Learn more about what you can do with the Uninstall API.

Assuming you’ve installed your App Extension following the section above, we can now test the uninstall script (if you have any):

$ quasar ext uninvoke my-ext

The command above similarly does not modify or remove the npm package from package.json and node_modules. It simply calls the uninstall script and removes it from the registered/installed App Extensions list in your testing Quasar app project folder. Your end-user will however call $ quasar ext remove my-ext to uninstall it, which also uninstalls the npm package.

You need to redo these install steps and issue the uninvoke command each time you make changes to the uninstall script and you want to test them.

Index script

In the sections above we described how to test the prompts, install and uninstall scripts. Now it’s time for the index script, which is the heart of your App Extension.

This is where you can tamper with all quasar.config.js options, extend the Webpack configuration, register Quasar CLI commands, start up external services required for developing your app and many more.

As a result, the index script is run each time $ quasar dev and $ quasar build are executed.

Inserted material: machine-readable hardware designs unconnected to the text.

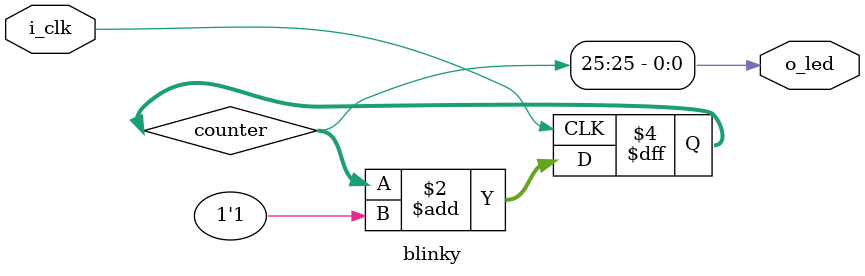
<source format=v>

`default_nettype none

module blinky(
    input wire i_clk,
    output wire o_led       //temp debug
    //here will go all the address and data lines and stuff - make the addr width variable
    );

    parameter CBITS = 26;

    //here will go all the address and data lines and stuff

    reg	[CBITS-1:0]	counter = 0;
    always @(posedge i_clk)
    counter <= counter + 1'b1;
    assign o_led = counter[CBITS-1];
endmodule

</source>
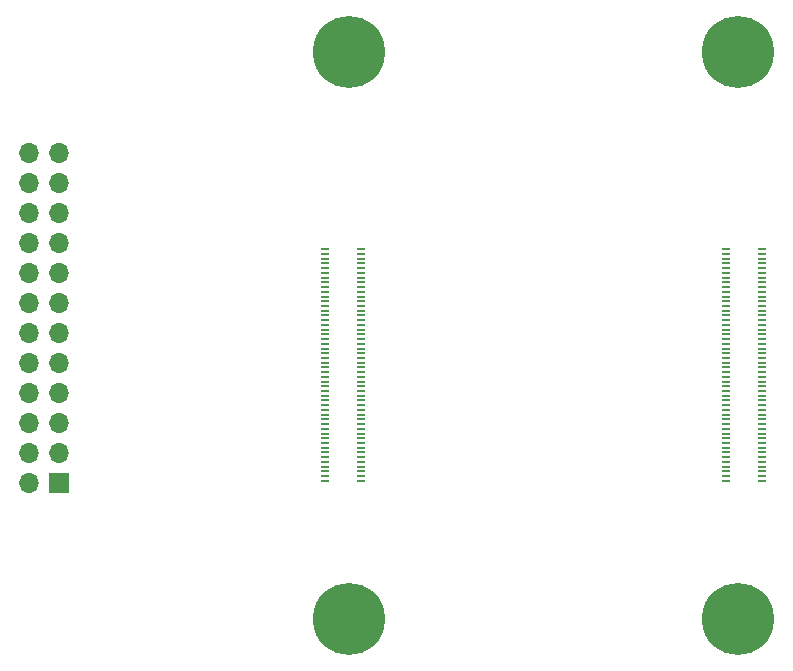
<source format=gbr>
%TF.GenerationSoftware,KiCad,Pcbnew,(6.0.0-0)*%
%TF.CreationDate,2022-03-30T15:47:29-05:00*%
%TF.ProjectId,spacebot-CM4-breakout,73706163-6562-46f7-942d-434d342d6272,rev?*%
%TF.SameCoordinates,Original*%
%TF.FileFunction,Soldermask,Top*%
%TF.FilePolarity,Negative*%
%FSLAX46Y46*%
G04 Gerber Fmt 4.6, Leading zero omitted, Abs format (unit mm)*
G04 Created by KiCad (PCBNEW (6.0.0-0)) date 2022-03-30 15:47:29*
%MOMM*%
%LPD*%
G01*
G04 APERTURE LIST*
%ADD10R,1.700000X1.700000*%
%ADD11O,1.700000X1.700000*%
%ADD12R,0.700000X0.200000*%
%ADD13C,6.100000*%
G04 APERTURE END LIST*
D10*
%TO.C,J1*%
X110075000Y-111375000D03*
D11*
X107535000Y-111375000D03*
X110075000Y-108835000D03*
X107535000Y-108835000D03*
X110075000Y-106295000D03*
X107535000Y-106295000D03*
X110075000Y-103755000D03*
X107535000Y-103755000D03*
X110075000Y-101215000D03*
X107535000Y-101215000D03*
X110075000Y-98675000D03*
X107535000Y-98675000D03*
X110075000Y-96135000D03*
X107535000Y-96135000D03*
X110075000Y-93595000D03*
X107535000Y-93595000D03*
X110075000Y-91055000D03*
X107535000Y-91055000D03*
X110075000Y-88515000D03*
X107535000Y-88515000D03*
X110075000Y-85975000D03*
X107535000Y-85975000D03*
X110075000Y-83435000D03*
X107535000Y-83435000D03*
%TD*%
D12*
%TO.C,U1*%
X169600000Y-111225000D03*
X166520000Y-111225000D03*
X169600000Y-110825000D03*
X166520000Y-110825000D03*
X169600000Y-110425000D03*
X166520000Y-110425000D03*
X169600000Y-110025000D03*
X166520000Y-110025000D03*
X169600000Y-109625000D03*
X166520000Y-109625000D03*
X169600000Y-109225000D03*
X166520000Y-109225000D03*
X169600000Y-108825000D03*
X166520000Y-108825000D03*
X169600000Y-108425000D03*
X166520000Y-108425000D03*
X169600000Y-108025000D03*
X166520000Y-108025000D03*
X169600000Y-107625000D03*
X166520000Y-107625000D03*
X169600000Y-107225000D03*
X166520000Y-107225000D03*
X169600000Y-106825000D03*
X166520000Y-106825000D03*
X169600000Y-106425000D03*
X166520000Y-106425000D03*
X169600000Y-106025000D03*
X166520000Y-106025000D03*
X169600000Y-105625000D03*
X166520000Y-105625000D03*
X169600000Y-105225000D03*
X166520000Y-105225000D03*
X169600000Y-104825000D03*
X166520000Y-104825000D03*
X169600000Y-104425000D03*
X166520000Y-104425000D03*
X169600000Y-104025000D03*
X166520000Y-104025000D03*
X169600000Y-103625000D03*
X166520000Y-103625000D03*
X169600000Y-103225000D03*
X166520000Y-103225000D03*
X169600000Y-102825000D03*
X166520000Y-102825000D03*
X169600000Y-102425000D03*
X166520000Y-102425000D03*
X169600000Y-102025000D03*
X166520000Y-102025000D03*
X169600000Y-101625000D03*
X166520000Y-101625000D03*
X169600000Y-101225000D03*
X166520000Y-101225000D03*
X169600000Y-100825000D03*
X166520000Y-100825000D03*
X169600000Y-100425000D03*
X166520000Y-100425000D03*
X169600000Y-100025000D03*
X166520000Y-100025000D03*
X169600000Y-99625000D03*
X166520000Y-99625000D03*
X169600000Y-99225000D03*
X166520000Y-99225000D03*
X169600000Y-98825000D03*
X166520000Y-98825000D03*
X169600000Y-98425000D03*
X166520000Y-98425000D03*
X169600000Y-98025000D03*
X166520000Y-98025000D03*
X169600000Y-97625000D03*
X166520000Y-97625000D03*
X169600000Y-97225000D03*
X166520000Y-97225000D03*
X169600000Y-96825000D03*
X166520000Y-96825000D03*
X169600000Y-96425000D03*
X166520000Y-96425000D03*
X169600000Y-96025000D03*
X166520000Y-96025000D03*
X169600000Y-95625000D03*
X166520000Y-95625000D03*
X169600000Y-95225000D03*
X166520000Y-95225000D03*
X169600000Y-94825000D03*
X166520000Y-94825000D03*
X169600000Y-94425000D03*
X166520000Y-94425000D03*
X169600000Y-94025000D03*
X166520000Y-94025000D03*
X169600000Y-93625000D03*
X166520000Y-93625000D03*
X169600000Y-93225000D03*
X166520000Y-93225000D03*
X169600000Y-92825000D03*
X166520000Y-92825000D03*
X169600000Y-92425000D03*
X166520000Y-92425000D03*
X169600000Y-92025000D03*
X166520000Y-92025000D03*
X169600000Y-91625000D03*
X166520000Y-91625000D03*
X135680000Y-111225000D03*
X132600000Y-111225000D03*
X135680000Y-110825000D03*
X132600000Y-110825000D03*
X135680000Y-110425000D03*
X132600000Y-110425000D03*
X135680000Y-110025000D03*
X132600000Y-110025000D03*
X135680000Y-109625000D03*
X132600000Y-109625000D03*
X135680000Y-109225000D03*
X132600000Y-109225000D03*
X135680000Y-108825000D03*
X132600000Y-108825000D03*
X135680000Y-108425000D03*
X132600000Y-108425000D03*
X135680000Y-108025000D03*
X132600000Y-108025000D03*
X135680000Y-107625000D03*
X132600000Y-107625000D03*
X135680000Y-107225000D03*
X132600000Y-107225000D03*
X135680000Y-106825000D03*
X132600000Y-106825000D03*
X135680000Y-106425000D03*
X132600000Y-106425000D03*
X135680000Y-106025000D03*
X132600000Y-106025000D03*
X135680000Y-105625000D03*
X132600000Y-105625000D03*
X135680000Y-105225000D03*
X132600000Y-105225000D03*
X135680000Y-104825000D03*
X132600000Y-104825000D03*
X135680000Y-104425000D03*
X132600000Y-104425000D03*
X135680000Y-104025000D03*
X132600000Y-104025000D03*
X135680000Y-103625000D03*
X132600000Y-103625000D03*
X135680000Y-103225000D03*
X132600000Y-103225000D03*
X135680000Y-102825000D03*
X132600000Y-102825000D03*
X135680000Y-102425000D03*
X132600000Y-102425000D03*
X135680000Y-102025000D03*
X132600000Y-102025000D03*
X135680000Y-101625000D03*
X132600000Y-101625000D03*
X135680000Y-101225000D03*
X132600000Y-101225000D03*
X135680000Y-100825000D03*
X132600000Y-100825000D03*
X135680000Y-100425000D03*
X132600000Y-100425000D03*
X135680000Y-100025000D03*
X132600000Y-100025000D03*
X135680000Y-99625000D03*
X132600000Y-99625000D03*
X135680000Y-99225000D03*
X132600000Y-99225000D03*
X135680000Y-98825000D03*
X132600000Y-98825000D03*
X135680000Y-98425000D03*
X132600000Y-98425000D03*
X135680000Y-98025000D03*
X132600000Y-98025000D03*
X135680000Y-97625000D03*
X132600000Y-97625000D03*
X135680000Y-97225000D03*
X132600000Y-97225000D03*
X135680000Y-96825000D03*
X132600000Y-96825000D03*
X135680000Y-96425000D03*
X132600000Y-96425000D03*
X135680000Y-96025000D03*
X132600000Y-96025000D03*
X135680000Y-95625000D03*
X132600000Y-95625000D03*
X135680000Y-95225000D03*
X132600000Y-95225000D03*
X135680000Y-94825000D03*
X132600000Y-94825000D03*
X135680000Y-94425000D03*
X132600000Y-94425000D03*
X135680000Y-94025000D03*
X132600000Y-94025000D03*
X135680000Y-93625000D03*
X132600000Y-93625000D03*
X135680000Y-93225000D03*
X132600000Y-93225000D03*
X135680000Y-92825000D03*
X132600000Y-92825000D03*
X135680000Y-92425000D03*
X132600000Y-92425000D03*
X135680000Y-92025000D03*
X132600000Y-92025000D03*
X135680000Y-91625000D03*
X132600000Y-91625000D03*
D13*
X167600000Y-74925000D03*
X134600000Y-122925000D03*
X167600000Y-122925000D03*
X134600000Y-74925000D03*
%TD*%
M02*

</source>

In order to test the index script, you can repeat the uninstall and install procedures described above each time you change something in the App Extension script code. But it becomes very tedious. If you are developing on a Unix OS (MacOS, Linux), you can take advantage of the yarn link command which creates a symbolic link from the Quasar testing app’s node_modules folder to the folder of your extension:

$ cd /path/to/app/extension/folder

# we register the extension through yarn
$ yarn link

$ cd /path/to/quasar/testing/app/folder

$ yarn link quasar-app-extension-<ext-id>
# in our demo case, it's this:
# $ yarn link quasar-app-extension-my-ext

Remember that if you need to yarn/npm install any dependencies into your App Extension, then you must also uninstall your App Extension and re-install it in your test app:

$ cd /path/to/app/extension/folder

# run yarn/npm command (install/uninstall, etc)

# then

$ cd /path/to/quasar/testing/app/folder

# Uninstall the app ext
$ quasar ext uninvoke my-ext

# Re-install the app ext
$ quasar ext invoke my-ext

You really only need to quasar ext invoke my-ext (install) the App Extension to re-install it. The above information is for completeness.


There have been many reports of problems with yarn link on Windows. This is outside of Quasar’s reach, but is likely to do with your development environment, aka your mileage with Windows will vary.

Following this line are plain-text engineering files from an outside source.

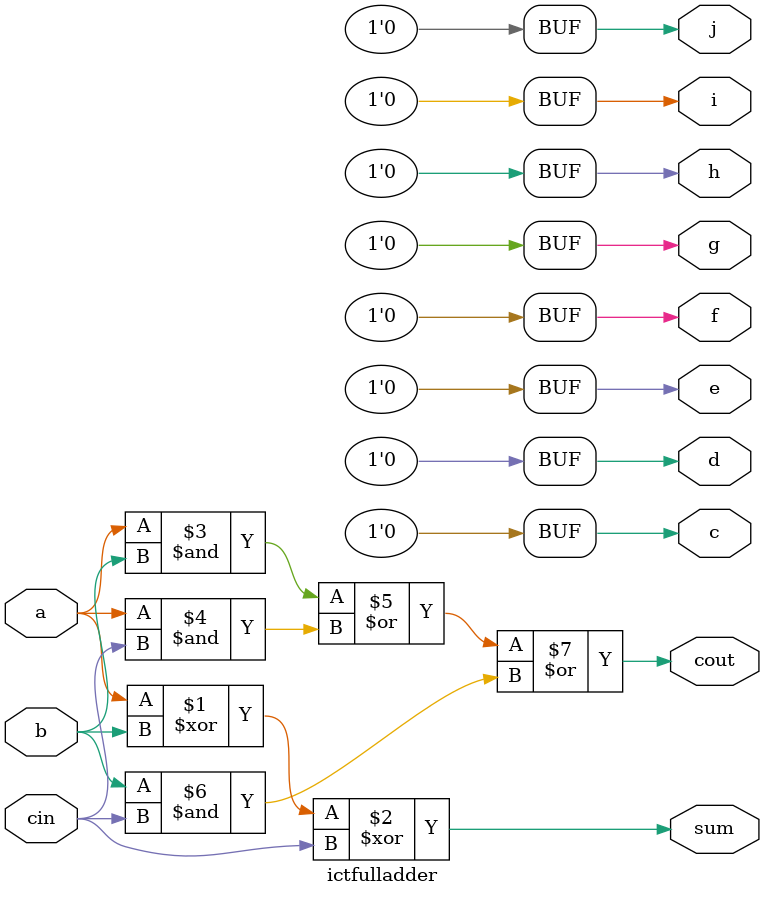
<source format=v>
module ictfulladder(a,b,cin,sum,cout,c,d,e,f,g,h,i,j);
	input a,b,cin;
	output sum,cout,c,d,e,f,g,h,i,j;
	assign sum=a^b^cin;
	assign cout=(a&b)|(a&cin)|(b&cin);
	assign c=1'b0;
	assign d=1'b0;
	assign e=1'b0;
	assign f=1'b0;
	assign g=1'b0;
	assign h=1'b0;
	assign i=1'b0;
	assign j=1'b0;
endmodule

</source>
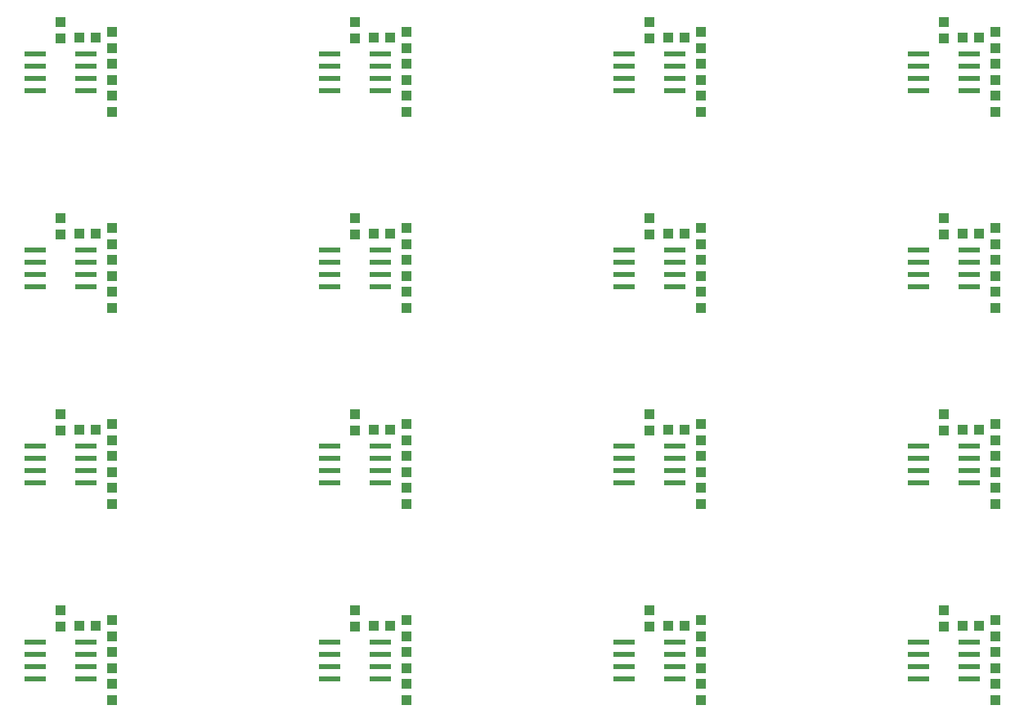
<source format=gtp>
G04 EAGLE Gerber RS-274X export*
G75*
%MOMM*%
%FSLAX34Y34*%
%LPD*%
%INSolderpaste Top*%
%IPPOS*%
%AMOC8*
5,1,8,0,0,1.08239X$1,22.5*%
G01*
%ADD10R,1.100000X1.000000*%
%ADD11R,2.209800X0.609600*%
%ADD12R,1.000000X1.100000*%


D10*
X187080Y203200D03*
X204080Y203200D03*
D11*
X193802Y148590D03*
X193802Y161290D03*
X193802Y173990D03*
X193802Y186690D03*
X141478Y186690D03*
X141478Y173990D03*
X141478Y161290D03*
X141478Y148590D03*
D12*
X167640Y202320D03*
X167640Y219320D03*
X220980Y143120D03*
X220980Y126120D03*
X220980Y192160D03*
X220980Y209160D03*
X220980Y176140D03*
X220980Y159140D03*
D10*
X491880Y203200D03*
X508880Y203200D03*
D11*
X498602Y148590D03*
X498602Y161290D03*
X498602Y173990D03*
X498602Y186690D03*
X446278Y186690D03*
X446278Y173990D03*
X446278Y161290D03*
X446278Y148590D03*
D12*
X472440Y202320D03*
X472440Y219320D03*
X525780Y143120D03*
X525780Y126120D03*
X525780Y192160D03*
X525780Y209160D03*
X525780Y176140D03*
X525780Y159140D03*
D10*
X796680Y203200D03*
X813680Y203200D03*
D11*
X803402Y148590D03*
X803402Y161290D03*
X803402Y173990D03*
X803402Y186690D03*
X751078Y186690D03*
X751078Y173990D03*
X751078Y161290D03*
X751078Y148590D03*
D12*
X777240Y202320D03*
X777240Y219320D03*
X830580Y143120D03*
X830580Y126120D03*
X830580Y192160D03*
X830580Y209160D03*
X830580Y176140D03*
X830580Y159140D03*
D10*
X1101480Y203200D03*
X1118480Y203200D03*
D11*
X1108202Y148590D03*
X1108202Y161290D03*
X1108202Y173990D03*
X1108202Y186690D03*
X1055878Y186690D03*
X1055878Y173990D03*
X1055878Y161290D03*
X1055878Y148590D03*
D12*
X1082040Y202320D03*
X1082040Y219320D03*
X1135380Y143120D03*
X1135380Y126120D03*
X1135380Y192160D03*
X1135380Y209160D03*
X1135380Y176140D03*
X1135380Y159140D03*
D10*
X187080Y406400D03*
X204080Y406400D03*
D11*
X193802Y351790D03*
X193802Y364490D03*
X193802Y377190D03*
X193802Y389890D03*
X141478Y389890D03*
X141478Y377190D03*
X141478Y364490D03*
X141478Y351790D03*
D12*
X167640Y405520D03*
X167640Y422520D03*
X220980Y346320D03*
X220980Y329320D03*
X220980Y395360D03*
X220980Y412360D03*
X220980Y379340D03*
X220980Y362340D03*
D10*
X491880Y406400D03*
X508880Y406400D03*
D11*
X498602Y351790D03*
X498602Y364490D03*
X498602Y377190D03*
X498602Y389890D03*
X446278Y389890D03*
X446278Y377190D03*
X446278Y364490D03*
X446278Y351790D03*
D12*
X472440Y405520D03*
X472440Y422520D03*
X525780Y346320D03*
X525780Y329320D03*
X525780Y395360D03*
X525780Y412360D03*
X525780Y379340D03*
X525780Y362340D03*
D10*
X796680Y406400D03*
X813680Y406400D03*
D11*
X803402Y351790D03*
X803402Y364490D03*
X803402Y377190D03*
X803402Y389890D03*
X751078Y389890D03*
X751078Y377190D03*
X751078Y364490D03*
X751078Y351790D03*
D12*
X777240Y405520D03*
X777240Y422520D03*
X830580Y346320D03*
X830580Y329320D03*
X830580Y395360D03*
X830580Y412360D03*
X830580Y379340D03*
X830580Y362340D03*
D10*
X1101480Y406400D03*
X1118480Y406400D03*
D11*
X1108202Y351790D03*
X1108202Y364490D03*
X1108202Y377190D03*
X1108202Y389890D03*
X1055878Y389890D03*
X1055878Y377190D03*
X1055878Y364490D03*
X1055878Y351790D03*
D12*
X1082040Y405520D03*
X1082040Y422520D03*
X1135380Y346320D03*
X1135380Y329320D03*
X1135380Y395360D03*
X1135380Y412360D03*
X1135380Y379340D03*
X1135380Y362340D03*
D10*
X187080Y609600D03*
X204080Y609600D03*
D11*
X193802Y554990D03*
X193802Y567690D03*
X193802Y580390D03*
X193802Y593090D03*
X141478Y593090D03*
X141478Y580390D03*
X141478Y567690D03*
X141478Y554990D03*
D12*
X167640Y608720D03*
X167640Y625720D03*
X220980Y549520D03*
X220980Y532520D03*
X220980Y598560D03*
X220980Y615560D03*
X220980Y582540D03*
X220980Y565540D03*
D10*
X491880Y609600D03*
X508880Y609600D03*
D11*
X498602Y554990D03*
X498602Y567690D03*
X498602Y580390D03*
X498602Y593090D03*
X446278Y593090D03*
X446278Y580390D03*
X446278Y567690D03*
X446278Y554990D03*
D12*
X472440Y608720D03*
X472440Y625720D03*
X525780Y549520D03*
X525780Y532520D03*
X525780Y598560D03*
X525780Y615560D03*
X525780Y582540D03*
X525780Y565540D03*
D10*
X796680Y609600D03*
X813680Y609600D03*
D11*
X803402Y554990D03*
X803402Y567690D03*
X803402Y580390D03*
X803402Y593090D03*
X751078Y593090D03*
X751078Y580390D03*
X751078Y567690D03*
X751078Y554990D03*
D12*
X777240Y608720D03*
X777240Y625720D03*
X830580Y549520D03*
X830580Y532520D03*
X830580Y598560D03*
X830580Y615560D03*
X830580Y582540D03*
X830580Y565540D03*
D10*
X1101480Y609600D03*
X1118480Y609600D03*
D11*
X1108202Y554990D03*
X1108202Y567690D03*
X1108202Y580390D03*
X1108202Y593090D03*
X1055878Y593090D03*
X1055878Y580390D03*
X1055878Y567690D03*
X1055878Y554990D03*
D12*
X1082040Y608720D03*
X1082040Y625720D03*
X1135380Y549520D03*
X1135380Y532520D03*
X1135380Y598560D03*
X1135380Y615560D03*
X1135380Y582540D03*
X1135380Y565540D03*
D10*
X187080Y812800D03*
X204080Y812800D03*
D11*
X193802Y758190D03*
X193802Y770890D03*
X193802Y783590D03*
X193802Y796290D03*
X141478Y796290D03*
X141478Y783590D03*
X141478Y770890D03*
X141478Y758190D03*
D12*
X167640Y811920D03*
X167640Y828920D03*
X220980Y752720D03*
X220980Y735720D03*
X220980Y801760D03*
X220980Y818760D03*
X220980Y785740D03*
X220980Y768740D03*
D10*
X491880Y812800D03*
X508880Y812800D03*
D11*
X498602Y758190D03*
X498602Y770890D03*
X498602Y783590D03*
X498602Y796290D03*
X446278Y796290D03*
X446278Y783590D03*
X446278Y770890D03*
X446278Y758190D03*
D12*
X472440Y811920D03*
X472440Y828920D03*
X525780Y752720D03*
X525780Y735720D03*
X525780Y801760D03*
X525780Y818760D03*
X525780Y785740D03*
X525780Y768740D03*
D10*
X796680Y812800D03*
X813680Y812800D03*
D11*
X803402Y758190D03*
X803402Y770890D03*
X803402Y783590D03*
X803402Y796290D03*
X751078Y796290D03*
X751078Y783590D03*
X751078Y770890D03*
X751078Y758190D03*
D12*
X777240Y811920D03*
X777240Y828920D03*
X830580Y752720D03*
X830580Y735720D03*
X830580Y801760D03*
X830580Y818760D03*
X830580Y785740D03*
X830580Y768740D03*
D10*
X1101480Y812800D03*
X1118480Y812800D03*
D11*
X1108202Y758190D03*
X1108202Y770890D03*
X1108202Y783590D03*
X1108202Y796290D03*
X1055878Y796290D03*
X1055878Y783590D03*
X1055878Y770890D03*
X1055878Y758190D03*
D12*
X1082040Y811920D03*
X1082040Y828920D03*
X1135380Y752720D03*
X1135380Y735720D03*
X1135380Y801760D03*
X1135380Y818760D03*
X1135380Y785740D03*
X1135380Y768740D03*
M02*

</source>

Learn more about what you can do with the Index API.


When you finalized your App Extension and you’re ready to deploy it, all you need to do is to publish it to the npm repository.

Inside of your App Extension folder, run yarn publish or npm publish. Both do the same thing.


It’s important to remember to NOT strip out the quasar-app-extension- prefix from the name property of your extension’s package.json, otherwise Quasar CLI will not recognize it.